Extrait fourni:
——————————
Le deuxième frère Drazavic avait débarqué dans ma vie lorsque l'on avait envoyé faire ses études universitaires à Londres. Il parlait un anglais à hacher au couteau. J'avais étonné de découvrir qu'il était demi-frère avec Slavenko. Mon père m'avait demandé de l'aider à s'intégrer dans sa nouvelle vie étudiante Londonienne.
Je finis d'écrire quelques notes avant de lever la tête vers Camenko et croiser son regard. Je remarque ses traits fatigués et qu'il boit tranquillement une tasse qui ressemble étrangement à celle qui m'est attribué au cabinet. Tu m'as piqué mon café ?
Je l'observe plus attentivement derrière mes lunettes et j'ajoute sur un ton amusé. Nuit de folie ou une de tes opérations de 007 serbe ?
J'ai plus ou moins connaissance des activités - sans trop de détail- de Camenko dans l'organisation. Et depuis que j'ai repris plus en détails les affaires du cabinet. Je sais qu'il nous fournit parfois des informations pour nous aider à défendre les intérêts de nos clients.
Re: “S'il n'y avait pas de mauvaises gens, il n'y aurait pas de bons avocats.” - Camliza Mer 19 Juin - 13:35
Un rien de Londres lui manquait par moments. Il n’était qu’un gamin quand il y avait emménagé, un gosse aux idées et aux paroles embrumées par une idéologie familiale torve, qui n’avait jamais connu que les Balkans et leurs conflits, et s’était retrouvé dans un monde si différent du sien qu’il avait manqué ne pas se remettre du dépaysement. Il s’était fait rapidement, le choc passé, à la richesse culturelle de l’Angleterre, au coût bien trop onéreux de la vie, aux bières de bonne qualité, à la politesse hypocrite des habitants, à la simplicité des pubs, et à la moquette qu’on posait volontiers partout, y compris dans les pièces qui s’en seraient volontiers passées. Mais plus que tout, Camenko s’était habitué à respirer un air qui n’était pas vicié, une atmosphère loin de celle qui pesait alors sur les villes yougoslaves et les étouffait aujourd’hui encore. L’herbe était toujours plus verte ailleurs ; toujours plus verte, en tous cas, qu’en Serbie et en Bosnie où la guerre, la violence et la démence politique rendaient la terre stérile. Il ne regrettait pas pour autant d’être revenu ; le trentenaire avait plus sa place à Sarajevo que n’importe où ailleurs. Mais il lui arrivait parfois encore de considérer avec nostalgie ses années d’études, cette tranche de vie où les choses étaient bien plus simples. Sans grande surprise, ce sentiment se trouvait exacerbé en présence d’Eliza. Camenko l’avait rencontrée peu après avoir posé ses valises dans un studio sobre de la capitale britannique, sur ordre de son oncle et de son géniteur qui, malgré les barreaux derrière lesquels il pourrissait à l’époque, contrôlait encore la vie des membres de sa famille d’une main de fer. Aucune cage, aucune laisse n’aurait pu empêcher le poison qu’était Jelenko de courir dans les veines de ses enfants ; on aurait sans doute dû lui passer une muselière, un bâillon, ou simplement lui couper la langue pour que le venin de ses paroles reste à jamais coincé dans sa gorge.
——————————
Consigne a: Selon l'extrait fourni, dans quelle ville le trentenaire a-t-il plus sa place que n'importe où ailleurs ?
——————————
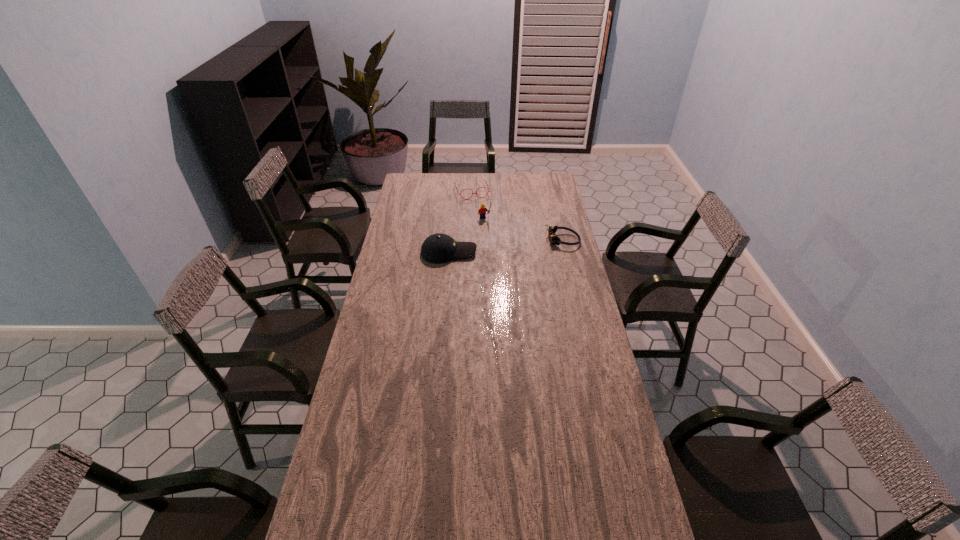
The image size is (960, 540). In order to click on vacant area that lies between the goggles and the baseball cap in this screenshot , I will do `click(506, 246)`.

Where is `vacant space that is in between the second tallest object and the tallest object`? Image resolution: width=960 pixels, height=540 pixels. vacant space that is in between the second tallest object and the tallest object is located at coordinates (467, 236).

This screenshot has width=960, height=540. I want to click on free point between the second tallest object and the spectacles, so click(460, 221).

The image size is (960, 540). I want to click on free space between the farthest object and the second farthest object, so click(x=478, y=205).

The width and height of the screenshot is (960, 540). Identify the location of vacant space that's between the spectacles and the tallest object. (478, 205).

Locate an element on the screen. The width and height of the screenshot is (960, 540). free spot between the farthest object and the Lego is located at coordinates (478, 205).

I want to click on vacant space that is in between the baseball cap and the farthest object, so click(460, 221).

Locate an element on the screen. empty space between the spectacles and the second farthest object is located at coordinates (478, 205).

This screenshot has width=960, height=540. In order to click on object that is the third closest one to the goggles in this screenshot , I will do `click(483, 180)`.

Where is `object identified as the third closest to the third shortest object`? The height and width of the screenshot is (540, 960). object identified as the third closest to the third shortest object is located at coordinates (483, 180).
——————————
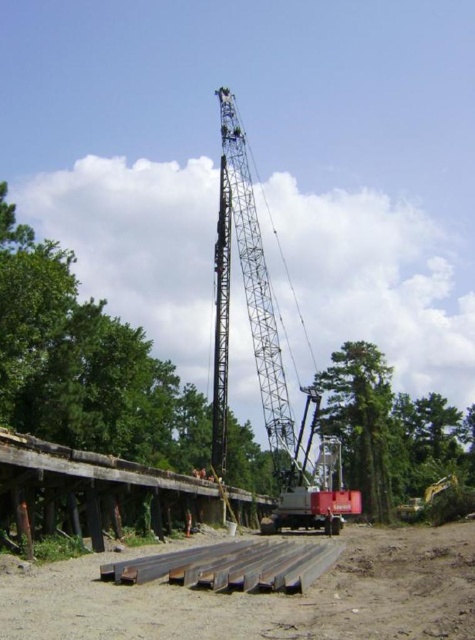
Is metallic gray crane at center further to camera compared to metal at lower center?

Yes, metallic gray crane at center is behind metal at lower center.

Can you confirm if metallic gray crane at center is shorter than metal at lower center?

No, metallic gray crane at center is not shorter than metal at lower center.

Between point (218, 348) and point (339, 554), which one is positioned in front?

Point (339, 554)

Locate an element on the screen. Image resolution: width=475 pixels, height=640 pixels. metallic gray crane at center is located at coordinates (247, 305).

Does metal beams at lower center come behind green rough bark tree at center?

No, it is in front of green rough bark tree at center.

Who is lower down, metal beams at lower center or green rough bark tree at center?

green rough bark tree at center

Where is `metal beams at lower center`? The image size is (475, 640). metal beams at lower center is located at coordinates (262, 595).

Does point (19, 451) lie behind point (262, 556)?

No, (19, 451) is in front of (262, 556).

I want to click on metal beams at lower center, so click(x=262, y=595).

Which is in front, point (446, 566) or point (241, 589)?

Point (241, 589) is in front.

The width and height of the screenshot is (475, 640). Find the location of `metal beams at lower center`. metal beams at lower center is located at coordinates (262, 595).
——————————
Consigne b: Présentez sous forme de liste numérotée les lignes des entrées situées entre celle qui contient "The width and height of the screenshot is (960, 540). Identify" et celle qui contient "This screenshot has width=960, height=540. In", ces deux lignes comprises, en omettant les lignes vides.

Solution proposée a: À Sarajevo.

Solution proposée b:
1. The width and height of the screenshot is (960, 540). Identify the location of vacant space that's between the spectacles and the tallest object. (478, 205).
2. Locate an element on the screen. The width and height of the screenshot is (960, 540). free spot between the farthest object and the Lego is located at coordinates (478, 205).
3. I want to click on vacant space that is in between the baseball cap and the farthest object, so click(460, 221).
4. Locate an element on the screen. empty space between the spectacles and the second farthest object is located at coordinates (478, 205).
5. This screenshot has width=960, height=540. In order to click on object that is the third closest one to the goggles in this screenshot , I will do `click(483, 180)`.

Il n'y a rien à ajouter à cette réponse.